Question in the solution of an exercise in Van Dalen's "Logic and Structure" This is exercise 5 in Van Dalen's "Logic and Structure", and the question is to show:
$\Gamma \vdash \phi \implies \Gamma \cup \Delta \vdash \phi$
$\Gamma \vdash \phi ;  \Delta, \phi \vdash \psi \implies \Gamma \cup\Delta\vdash\psi$
I have two questions:

*

*What is this asking...? Can someone help me understand exactly what's going on in the question here?

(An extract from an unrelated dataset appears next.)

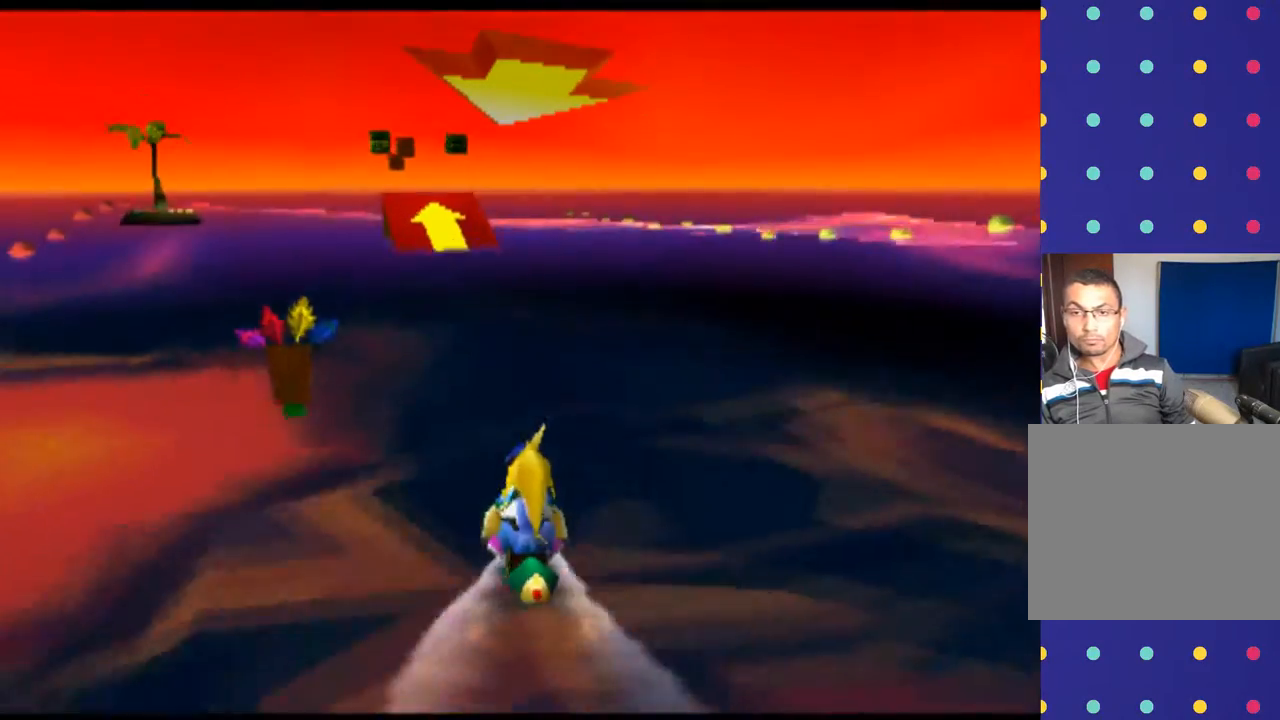
{"buttons": [], "left_stick": "center", "events": [[33, "left_stick", "left"], [133, "CROSS", "up"], [167, "left_stick", "center"]]}
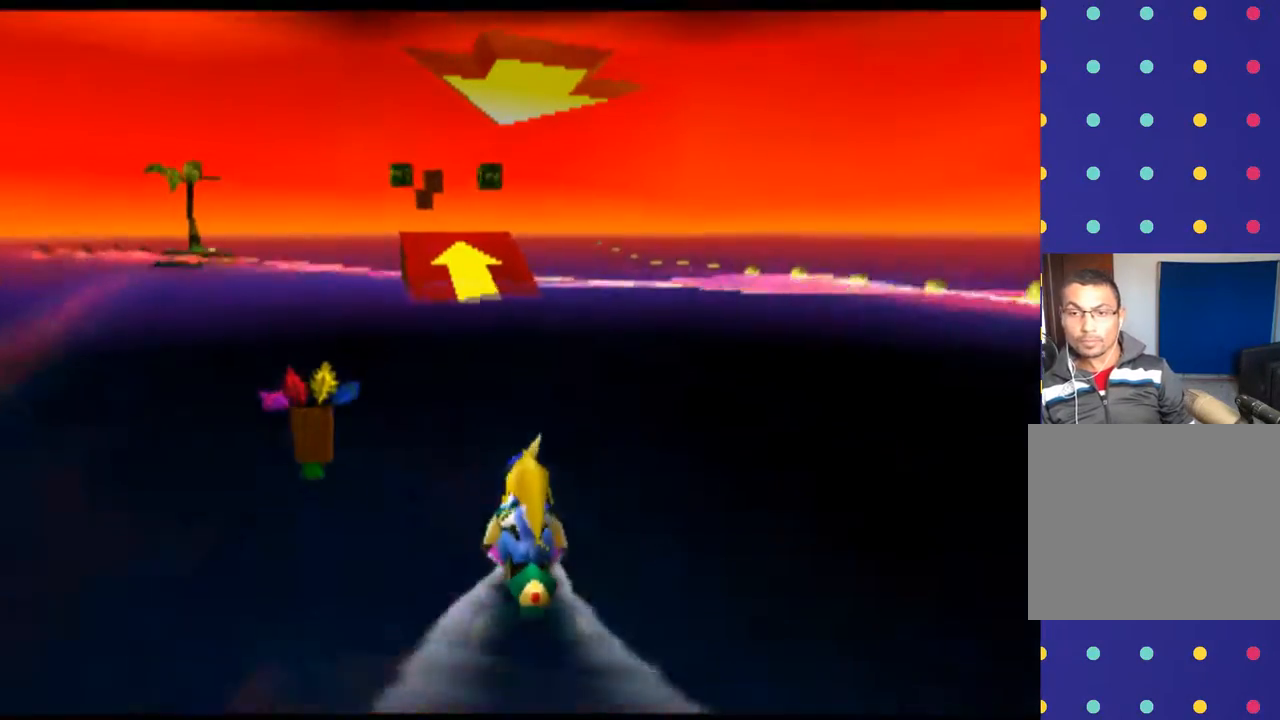
{"buttons": [], "left_stick": "center", "events": [[133, "CROSS", "down"], [300, "CROSS", "up"], [367, "left_stick", "left"], [500, "left_stick", "center"]]}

*There is a solution given by Dr. Kevin T. Kelly's Logic and Computation course, in which he writes the following here:
I have a few questions on how this is written. Firstly, what is the set $\text{der}$ exactly? This is not defined in Van Dalen. Secondly, what does he mean when he writes "clamp $\cal{D'}$ onto $\phi$ in $\cal{D}'$"? Is this like the standard clamp function in analysis?
Cheers
 A: The two results above express the basic property of the derivability relation $\vdash$.
The symbol $\Gamma \vdash \phi$ means that there is a derivation $\mathcal D$ (in the Natural Deduction proof system) of conclusion $\phi$ from the set $\Gamma$ of assumptions (or premises).
In the linked comment, the existence of such a derivation is symbolized with: $\mathcal D \in \text {der}$.
Having said that, the first result says that: having a derivation $\mathcal D$ of formula $\phi$ from the set of assumptions $\Gamma$, we can add further assumption (the new set of formulas $\Delta$) and the derivation still holds.
This property is called Monotonicity of entailment.

The second result expresses the Transitivity of entailment.
About "to clamp"...?
The idea is simply this one: starting from derivation $\mathcal D$ of $\phi$ from $\Gamma$, add to the premises the new set $\Delta$ and copy-paste the derivation $\mathcal D'$ of $\psi$ from $\Delta$ and $\phi$ (that we have already as conclusion of $\mathcal D$).
The result is a new derivation $\mathcal D''$ of $\psi$ with the new set $\Gamma \cup \Delta$ of premises.
This property of the $\vdash$ relation formalizes the usual mathematical practice  of proving some preliminary Lemma to be used in the proof of a main Theorem.